En el marco de un homenaje a Lino E. Spilimbergo, uno de los maestros del arte  argentino, el pasado sábado 7 de abril quedaron inaugurados dos frescos de cinco metros cuadrados cada uno en el Museo de Unquillo que lleva el nombre del pintor.

El proyecto fue financiado por la Municipalidad de Unquillo, y contó con la participación del pintor Álvaro Izurieta, y de Bernardo Molinas, un artista especialista en fresquismo.

Inauguración de los frescos en homenaje a Lino E. Spilimbergo.

Asimismo, participaron del proyecto alumnos del IPEM 23 de Unquillo, que cuenta con una tecnicatura es Arte Visuales, para hacer allí pasantías.

"Convocamos a Álvaro Iruzieta que es un gran pintor de acá y sabe mucho de Spillimbergo, y a Bernardo Molinas, un artista ítalo argentino que se dedica al fresquismo, para trabajar con la consigna Homenaje a Spilimbergo. Levantamos dos muros antisísmicos, con una buena capa aisladora, en el jardín del museo y luego les colocaremos un techo curvo en pollicarbonato, luces led y un vidrio templado para protegerlo del clima y del vandalismo", explico Ana Lía Schneider, directora del museo.
Elaboración de frescos en el Museo Lino E. Spilimbergo.

Cabe aclarar que el fresquismo es una de las grandes técnicas de la historia, proveniente de Italia. Ejemplo de ello son las icónicas pinturas de Miguel Ángel en la Capilla Sixtina.

Respecto a la técnica pictórica del italiano, éste utiliza agua y pigmentos que entran en la cal, durando siglos ya que no necesita aglutinantes orgánicos, que se deterioran en pocas decenas de años.

La obra

Tras la realización de un boceto, los artistas convocados, Izurieta y Molinas, se pusieron a trabajar durante siete días; Izurieta avanzó sobre los últimos años de Spilimbergo, mientras que Molinas priorizó su etapa de juventud.

"Yo pinto un Spilimbergo más joven porque parto de esa pintura que hacía del campo, de campesinos; después él se va a Italia y hace algunas cosas que tienen que ver con la pintura italiana", expresó Molinas.

Fresco realizado por Bernardo Molinas.

Mientras que Izurieta indicó: "Yo hago el Spilimbergo anciano; él vino aquí en 1959. Yo vine unos cuantos años después, pero soy bastante conocedor de su obra y su vida, es un mito ya para nosotros".

Fresco realizado por Álvaro Izurieta.

"Conozco mucho de los grandes maestros, pero no lo había intentado nunca.
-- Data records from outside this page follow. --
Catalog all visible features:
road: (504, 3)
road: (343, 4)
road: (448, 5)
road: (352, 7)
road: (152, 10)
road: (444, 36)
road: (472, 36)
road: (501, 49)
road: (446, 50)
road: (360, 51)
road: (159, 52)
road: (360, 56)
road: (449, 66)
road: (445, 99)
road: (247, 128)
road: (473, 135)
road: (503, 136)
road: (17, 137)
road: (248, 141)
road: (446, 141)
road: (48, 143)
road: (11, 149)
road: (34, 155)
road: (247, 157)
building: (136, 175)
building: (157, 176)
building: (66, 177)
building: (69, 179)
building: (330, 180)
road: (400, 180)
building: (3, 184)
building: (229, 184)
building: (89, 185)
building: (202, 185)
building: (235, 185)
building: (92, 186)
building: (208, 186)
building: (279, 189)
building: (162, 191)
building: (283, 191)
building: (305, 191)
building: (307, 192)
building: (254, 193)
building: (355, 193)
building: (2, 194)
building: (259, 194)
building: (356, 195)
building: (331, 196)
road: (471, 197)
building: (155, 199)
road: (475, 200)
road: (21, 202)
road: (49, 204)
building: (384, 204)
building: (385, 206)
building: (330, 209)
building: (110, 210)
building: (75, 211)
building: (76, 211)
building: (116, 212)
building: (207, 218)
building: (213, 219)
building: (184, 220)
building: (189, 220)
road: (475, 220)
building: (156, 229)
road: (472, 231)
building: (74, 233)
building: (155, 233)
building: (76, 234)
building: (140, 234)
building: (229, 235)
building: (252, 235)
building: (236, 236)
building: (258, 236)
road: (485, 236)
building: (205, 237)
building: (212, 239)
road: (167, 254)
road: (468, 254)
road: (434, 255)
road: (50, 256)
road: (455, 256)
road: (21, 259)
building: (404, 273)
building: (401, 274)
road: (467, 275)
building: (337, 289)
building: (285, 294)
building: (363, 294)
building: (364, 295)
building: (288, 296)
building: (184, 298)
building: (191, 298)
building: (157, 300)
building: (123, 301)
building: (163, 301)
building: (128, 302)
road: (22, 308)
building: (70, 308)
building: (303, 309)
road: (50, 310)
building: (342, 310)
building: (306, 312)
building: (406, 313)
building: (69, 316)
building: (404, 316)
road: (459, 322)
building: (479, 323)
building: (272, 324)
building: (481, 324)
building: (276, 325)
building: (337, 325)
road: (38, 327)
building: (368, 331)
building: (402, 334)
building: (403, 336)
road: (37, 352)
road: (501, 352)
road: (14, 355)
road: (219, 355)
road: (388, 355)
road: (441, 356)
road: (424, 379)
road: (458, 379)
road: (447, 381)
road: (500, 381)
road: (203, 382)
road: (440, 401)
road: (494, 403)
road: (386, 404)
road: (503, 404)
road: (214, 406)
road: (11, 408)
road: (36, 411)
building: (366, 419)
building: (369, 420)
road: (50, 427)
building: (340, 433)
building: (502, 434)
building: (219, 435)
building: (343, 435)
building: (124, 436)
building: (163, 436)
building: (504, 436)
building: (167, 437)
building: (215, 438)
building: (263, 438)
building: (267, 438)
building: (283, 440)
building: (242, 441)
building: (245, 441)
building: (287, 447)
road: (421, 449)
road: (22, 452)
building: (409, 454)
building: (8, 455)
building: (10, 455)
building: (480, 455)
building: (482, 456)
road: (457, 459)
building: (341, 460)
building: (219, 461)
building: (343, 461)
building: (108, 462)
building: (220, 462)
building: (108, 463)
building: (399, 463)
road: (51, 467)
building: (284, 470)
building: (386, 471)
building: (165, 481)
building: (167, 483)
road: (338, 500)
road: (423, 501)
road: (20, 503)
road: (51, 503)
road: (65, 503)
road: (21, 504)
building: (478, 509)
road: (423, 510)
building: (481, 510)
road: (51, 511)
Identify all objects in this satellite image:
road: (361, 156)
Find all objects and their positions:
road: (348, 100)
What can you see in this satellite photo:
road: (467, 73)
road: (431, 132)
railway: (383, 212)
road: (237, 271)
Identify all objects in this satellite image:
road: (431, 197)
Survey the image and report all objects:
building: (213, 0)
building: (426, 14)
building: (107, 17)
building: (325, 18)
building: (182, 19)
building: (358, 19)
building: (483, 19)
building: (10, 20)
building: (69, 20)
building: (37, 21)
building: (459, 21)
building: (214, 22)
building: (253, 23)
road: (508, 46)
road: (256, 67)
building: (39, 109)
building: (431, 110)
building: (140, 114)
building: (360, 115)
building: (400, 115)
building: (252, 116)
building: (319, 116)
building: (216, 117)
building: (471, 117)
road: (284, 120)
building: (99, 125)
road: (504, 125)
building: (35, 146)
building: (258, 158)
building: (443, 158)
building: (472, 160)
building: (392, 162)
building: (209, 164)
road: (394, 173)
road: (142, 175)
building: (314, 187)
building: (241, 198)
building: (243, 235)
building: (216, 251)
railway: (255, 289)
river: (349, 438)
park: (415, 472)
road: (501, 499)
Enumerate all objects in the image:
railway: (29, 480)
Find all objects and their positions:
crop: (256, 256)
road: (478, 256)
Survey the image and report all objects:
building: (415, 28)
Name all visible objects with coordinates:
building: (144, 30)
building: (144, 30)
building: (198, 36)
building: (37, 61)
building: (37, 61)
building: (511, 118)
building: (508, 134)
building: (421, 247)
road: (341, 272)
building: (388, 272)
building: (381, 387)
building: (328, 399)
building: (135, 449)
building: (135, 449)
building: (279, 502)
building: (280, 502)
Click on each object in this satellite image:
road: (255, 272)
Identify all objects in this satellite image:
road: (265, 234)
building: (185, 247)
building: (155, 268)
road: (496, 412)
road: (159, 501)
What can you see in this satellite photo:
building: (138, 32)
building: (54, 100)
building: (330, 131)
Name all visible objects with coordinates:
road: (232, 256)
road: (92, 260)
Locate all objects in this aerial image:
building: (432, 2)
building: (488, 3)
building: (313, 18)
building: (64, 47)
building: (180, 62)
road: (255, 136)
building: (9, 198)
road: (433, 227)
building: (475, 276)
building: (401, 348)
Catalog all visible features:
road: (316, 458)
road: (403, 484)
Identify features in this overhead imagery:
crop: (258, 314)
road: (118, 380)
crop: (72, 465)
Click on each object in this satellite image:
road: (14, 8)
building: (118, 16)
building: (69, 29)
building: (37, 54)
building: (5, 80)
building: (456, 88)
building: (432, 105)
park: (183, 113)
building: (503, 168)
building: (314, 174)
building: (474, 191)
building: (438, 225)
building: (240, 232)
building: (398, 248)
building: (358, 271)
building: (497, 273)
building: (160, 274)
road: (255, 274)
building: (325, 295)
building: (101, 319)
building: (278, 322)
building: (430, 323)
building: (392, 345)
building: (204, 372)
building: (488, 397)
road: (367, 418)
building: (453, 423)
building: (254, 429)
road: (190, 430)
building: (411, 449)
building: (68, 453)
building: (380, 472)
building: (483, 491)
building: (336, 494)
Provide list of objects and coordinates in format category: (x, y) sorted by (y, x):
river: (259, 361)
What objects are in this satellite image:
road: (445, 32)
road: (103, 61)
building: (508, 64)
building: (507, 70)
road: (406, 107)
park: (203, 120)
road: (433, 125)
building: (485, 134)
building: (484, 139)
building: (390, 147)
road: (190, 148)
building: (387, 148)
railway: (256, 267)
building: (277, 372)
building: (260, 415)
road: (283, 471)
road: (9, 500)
No es ni óleo, ni acuarela; es distinto a todo. Ya le voy encontrando la vuelta, pero no es fácil. Me interesa mucho porque es la gran técnica de la historia", sostuvo Izurieta.

Bernardo Molinas

Radicado desde hace años en Italia, Molinas participó también de la restauración de la Capilla Buffo de Unquillo, y fue el encargado de traer de Europa las nanopartículas para fijar los pigmentos de la restauración que se efectuaba en ese momento.

"Argentina tiene una riqueza razonable en frescos y la mayoría viene de Italia. Yo hice en 2011un fresco en Quilmes, en 2013 otro en Santa Fe y otros dos en San Justo el año pasado. Y ahora dos acá. Es una técnica que ha sido dejada de lado, en parte porque se buscan otros modos de expresarse, pero además porque tiene unas dificultades  y ciertas reglas: el fresco se va haciendo de a jornadas, lo que no se pintó hoy hay que tirarlo abajo porque la cal se va poniendo sólida. Nosotros estamos haciendo jornadas de 10 horas", contó el artista mientras realizaban los frescos.